心地よくて隆二の頭を軽く抱えるとシャンプーの甘い香りがして、そこに指を差し込んでサラサラっとすると隆二が顔を上げた。
「それ気持ちいいかも…」
なんて言うから髪の毛に何度も指を差し込んだんだ。
「明日キスマークつけて出勤したら山口さん達に絶対突っ込まれるよね?」
「危険。早退してなにしてたんだよ!って隆二怒られるよ?」
「だろーなぁ。

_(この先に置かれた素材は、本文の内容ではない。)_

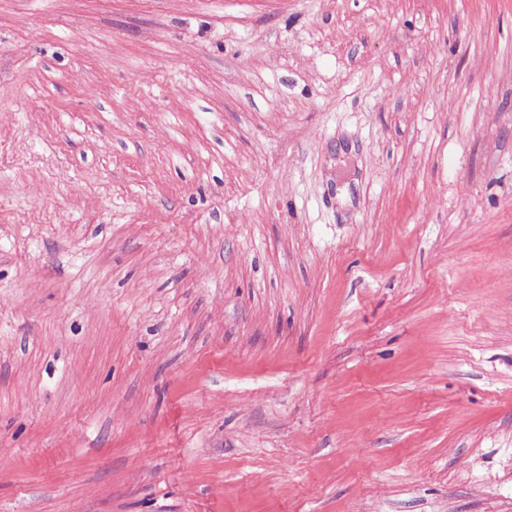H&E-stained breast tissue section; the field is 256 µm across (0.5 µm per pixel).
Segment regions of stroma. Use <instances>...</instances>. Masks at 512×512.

でも熱がないって分かったなら理性も崩壊するよーユヅキ、可愛いから」
隆二の言う「可愛い」は心地がいい。
他の男には出せない心地よさを持っている。
何度だって聞きたいし、何度だって言ってほしい。
何度となく言わせたくなる。
「へへ。可愛い?」
「あーずるいそれ。そんな顔して言うの反則」
「だって、聞きたいんだもん」
「いいよ、何度でも言ってあげる」
私の腰に腕をかけて、後頭部を抑えたままソファーに押し倒した。
ギシッと音を立てるソファーで隆二が私の頬を指で甘く触る。
ほんのり目を細めるとそのまま隆二のキスが落ちた。
1回目は髭が当たってちょっとだけくすぐったいの。
でも2回目はそれすら気にならなくなる。
軽く触れた唇は、柔らかくて甘くて。
浅黒い隆二の頬に手を添えると「可愛い。めちゃくちゃ可愛い…」優しく笑った。
「隆二もかっこいい」
「もっと聞かせて、可愛い声で」
「大好き」
「俺も大好き」
私も隆二もお互いしか見えなくて。
こんな幸せな日々がずーっとずーっと続いて欲しいと願わずにはいられない。